正月伝統の「羽根つき」がスポーツ化 自治体主催大会も人気

NEWSポストセブン / 2015年1月1日 7時0分

 凧揚げ、羽根つき、こま回しといえば正月の伝統的な遊び。最近は実際に遊んでいる子どもを見かけることも少なくなったとはいえ、凧揚げは各地で保存会などが大会を定期的に開き、こま回しはベイブレードなど新種のおもちゃもある。それらと比べると影が薄い羽根つきだが、ルールを制定しスポーツ化して大規模な大会を開催している地域もある。
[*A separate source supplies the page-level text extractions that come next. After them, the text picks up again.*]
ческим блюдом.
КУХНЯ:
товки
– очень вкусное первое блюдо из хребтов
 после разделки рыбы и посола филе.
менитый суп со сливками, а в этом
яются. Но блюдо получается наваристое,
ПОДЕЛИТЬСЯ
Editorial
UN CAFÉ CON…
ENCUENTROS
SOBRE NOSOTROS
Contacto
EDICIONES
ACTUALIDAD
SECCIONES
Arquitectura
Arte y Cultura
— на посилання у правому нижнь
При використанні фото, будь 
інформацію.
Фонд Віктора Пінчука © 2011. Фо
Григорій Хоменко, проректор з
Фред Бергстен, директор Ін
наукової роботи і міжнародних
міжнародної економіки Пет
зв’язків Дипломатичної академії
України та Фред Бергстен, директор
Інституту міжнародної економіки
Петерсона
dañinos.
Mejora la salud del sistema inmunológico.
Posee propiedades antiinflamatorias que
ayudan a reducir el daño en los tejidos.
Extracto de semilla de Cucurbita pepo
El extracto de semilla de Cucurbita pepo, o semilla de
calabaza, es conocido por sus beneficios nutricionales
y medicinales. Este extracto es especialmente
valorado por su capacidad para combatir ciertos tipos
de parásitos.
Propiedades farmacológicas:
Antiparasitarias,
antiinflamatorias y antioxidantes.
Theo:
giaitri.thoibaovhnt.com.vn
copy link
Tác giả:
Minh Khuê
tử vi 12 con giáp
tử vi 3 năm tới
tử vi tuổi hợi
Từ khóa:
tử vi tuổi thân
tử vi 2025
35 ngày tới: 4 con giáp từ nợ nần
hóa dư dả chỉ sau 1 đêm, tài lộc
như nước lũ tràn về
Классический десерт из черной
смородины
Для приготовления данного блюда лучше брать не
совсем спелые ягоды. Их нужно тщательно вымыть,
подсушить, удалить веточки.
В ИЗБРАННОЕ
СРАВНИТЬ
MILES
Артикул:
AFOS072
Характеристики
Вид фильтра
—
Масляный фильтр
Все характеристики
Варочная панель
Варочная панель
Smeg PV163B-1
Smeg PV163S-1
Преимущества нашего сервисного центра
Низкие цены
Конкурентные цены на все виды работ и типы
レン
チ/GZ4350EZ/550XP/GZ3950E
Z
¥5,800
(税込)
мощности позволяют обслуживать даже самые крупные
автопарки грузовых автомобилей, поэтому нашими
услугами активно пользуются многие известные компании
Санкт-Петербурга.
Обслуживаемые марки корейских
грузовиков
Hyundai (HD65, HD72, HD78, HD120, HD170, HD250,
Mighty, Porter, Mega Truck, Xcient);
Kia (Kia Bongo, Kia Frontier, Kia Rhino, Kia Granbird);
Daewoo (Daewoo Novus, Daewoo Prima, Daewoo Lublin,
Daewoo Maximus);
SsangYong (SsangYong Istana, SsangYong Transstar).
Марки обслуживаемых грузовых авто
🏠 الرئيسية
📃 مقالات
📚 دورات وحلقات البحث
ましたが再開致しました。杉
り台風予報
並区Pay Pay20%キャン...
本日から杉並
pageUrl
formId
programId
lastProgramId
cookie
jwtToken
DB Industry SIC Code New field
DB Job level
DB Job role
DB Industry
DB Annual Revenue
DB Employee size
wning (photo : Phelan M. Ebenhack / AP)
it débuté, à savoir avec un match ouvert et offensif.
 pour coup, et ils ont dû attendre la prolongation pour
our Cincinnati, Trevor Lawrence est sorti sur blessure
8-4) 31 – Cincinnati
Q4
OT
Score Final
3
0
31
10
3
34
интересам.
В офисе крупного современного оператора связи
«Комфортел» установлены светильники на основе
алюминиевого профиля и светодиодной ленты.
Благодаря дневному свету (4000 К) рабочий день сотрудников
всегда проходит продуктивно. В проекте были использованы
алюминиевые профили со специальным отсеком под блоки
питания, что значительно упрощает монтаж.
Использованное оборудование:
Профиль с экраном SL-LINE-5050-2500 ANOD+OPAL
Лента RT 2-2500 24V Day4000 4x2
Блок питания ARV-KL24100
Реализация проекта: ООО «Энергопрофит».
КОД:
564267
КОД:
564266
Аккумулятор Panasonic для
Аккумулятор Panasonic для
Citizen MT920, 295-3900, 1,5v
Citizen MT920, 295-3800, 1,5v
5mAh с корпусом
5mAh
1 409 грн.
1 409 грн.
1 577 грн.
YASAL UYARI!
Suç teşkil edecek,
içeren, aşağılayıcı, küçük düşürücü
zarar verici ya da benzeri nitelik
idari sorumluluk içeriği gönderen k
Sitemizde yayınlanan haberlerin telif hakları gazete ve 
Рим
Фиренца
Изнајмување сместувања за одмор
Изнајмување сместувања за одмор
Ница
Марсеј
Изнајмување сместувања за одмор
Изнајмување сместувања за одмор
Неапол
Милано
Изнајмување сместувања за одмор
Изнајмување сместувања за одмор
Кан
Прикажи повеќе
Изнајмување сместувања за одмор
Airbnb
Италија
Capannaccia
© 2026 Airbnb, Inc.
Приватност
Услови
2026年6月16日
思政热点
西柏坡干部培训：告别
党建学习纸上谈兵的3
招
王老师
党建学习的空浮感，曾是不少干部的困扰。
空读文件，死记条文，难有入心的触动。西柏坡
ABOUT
 川崎市子ども会連盟羽根つき大会は、2月14、15日にとどろきアリーナで開かれる大会で63回目を迎える。各地区の予選を勝ち抜いた小中学生と親が、バドミントンに似た独自ルールの羽根つきに挑む。子ども会主催のスポーツ大会として男子向けに野球、女子向けに羽根つきを実施してきた。少子化で子どもが参加するスポーツ大会は人が集まらないことが少なくないと言われるが、羽根つき大会に限っては影響があまりないという。

「男子向けの野球は、子ども会以外のチームが増えたこともあり人集めに苦労する話を耳にしますが、羽根つきの参加人数は減らないですね。羽根つき大会に限っては少子化の影響を感じません。年末が近くなると、地区予選を勝ち抜いて市での優勝を目指し、練習を始める子どもとお母さんが多いようですよ。練習しておかないと、速くて普通の人は受けられないスピードの羽根つきです」(一般社団法人川崎市子ども連盟事務局長・佐久間昭司さん)

 ゲームはセット制で2セット先取で勝ち。1セットは7点で得られる。コートはバドミントンより小さい長辺8メートル×短辺3メートル。サーブは必ずアンダーサーブで始め一度はラリーを続ける義務があり、レシーブ時は2回連打まで可能。真ん中のネットは羽根の通り抜けを防ぐため透明なビニールを張る。羽子板に細かい規定はないが、毎年、子ども界連盟で希望者ぶんを群馬県の製造元に注文している。今年も100枚の桐の板を発注した。

「熱心な参加者が多いですが、勝てばよいわけではありません。羽根つき大会のときには、一緒に書初め、絵画、ちぎり絵の展示もおこない、伝承遊びを子どもたちに伝え、親睦と交流、育成をめざしています。以前、羽根つき大会を実施したいと他県から頼まれて人を派遣し、講習を行ったこともありましたが、一回だけ開催して終わったようです。続けるのは、なかなか難しいようですよ」(前出・佐久間さん)

 東京都中央区も1957年から区内の子どもたちが参加する羽根つき大会を続けている。2015年1月10日に開かれる次回大会で59回目になる。区内在住の小中学生が参加して始まった同大会は、途中、母親も参加するなど少しずつ形を変え、1994年から区内の16小学校から代表選手が参加する現在の形になった。